----- Excerpted passage -----

* Re: Three way TCP handshake : can we avoid the third packet ?
2004-10-12 8:15 ` Three way TCP handshake : can we avoid the third packet ? Eric Dumazet
@ 2004-10-12 8:38 ` Eric Dumazet
2004-10-12 8:41 ` Henrik Nordstrom
1 sibling, 0 replies; 4+ messages in thread
From: Eric Dumazet @ 2004-10-12 8:38 UTC (permalink / raw)
To: Eric Dumazet; +Cc: netdev, Henrik Nordstrom
Well... I discovered I can use this trick, with a NODELAY socket :
int defaccept = 1 ;
setsockopt(sockfd, SOL_TCP, TCP_DEFER_ACCEPT, &defaccept, sizeof(int)) ;
connect(sockfd, ...) ;
...
select()/poll()/epoll();
...
send(sockfd);
This way, the third packet (pure ACK) is not sent.
But I suspect this trick could be illegal in next kernel versions ... :(
Eric
Eric Dumazet wrote:
> Following this discussion on netdev, sorry to bother you again :)
>
> Currently, linux cannot easily avoids the third packet (ACK only) of TCP
> handshake, for connections initiated from linux side.

-----

### What is required
Answer these from the TCP handshake message:
1. Which socket option is set before connect() is called?
2. What kind of packet is the third packet that the trick keeps from being sent?
3. What does the writer suspect could happen to the trick in later kernel versions?

----- Dataset extract -----

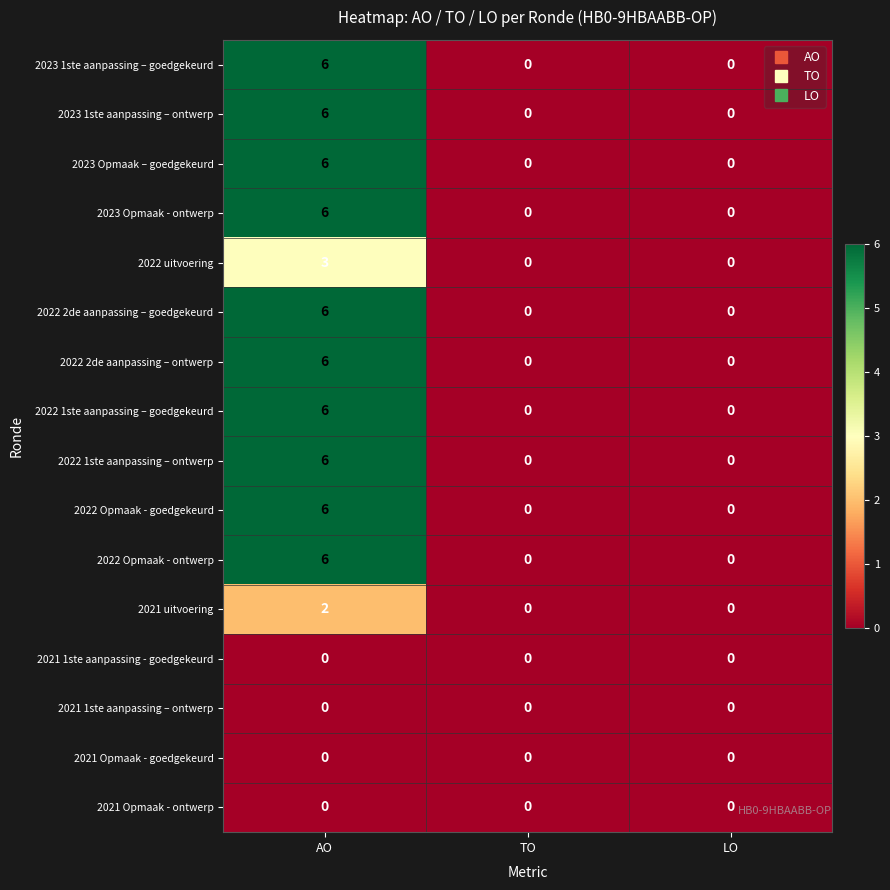

What is the difference between the maximum and minimum values in the 2022 uitvoering series?

3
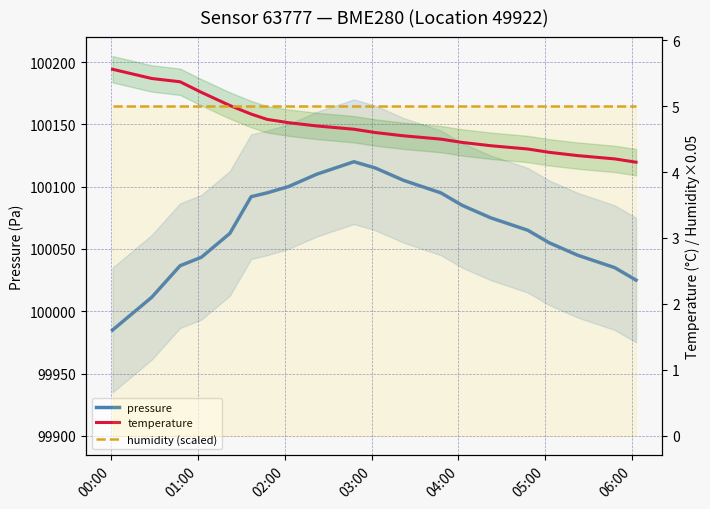

The humidity (scaled) series shows 3.3 at 8. True or false?

False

-----

### Reply
1. TCP_DEFER_ACCEPT
2. A pure ACK
3. It could become illegal.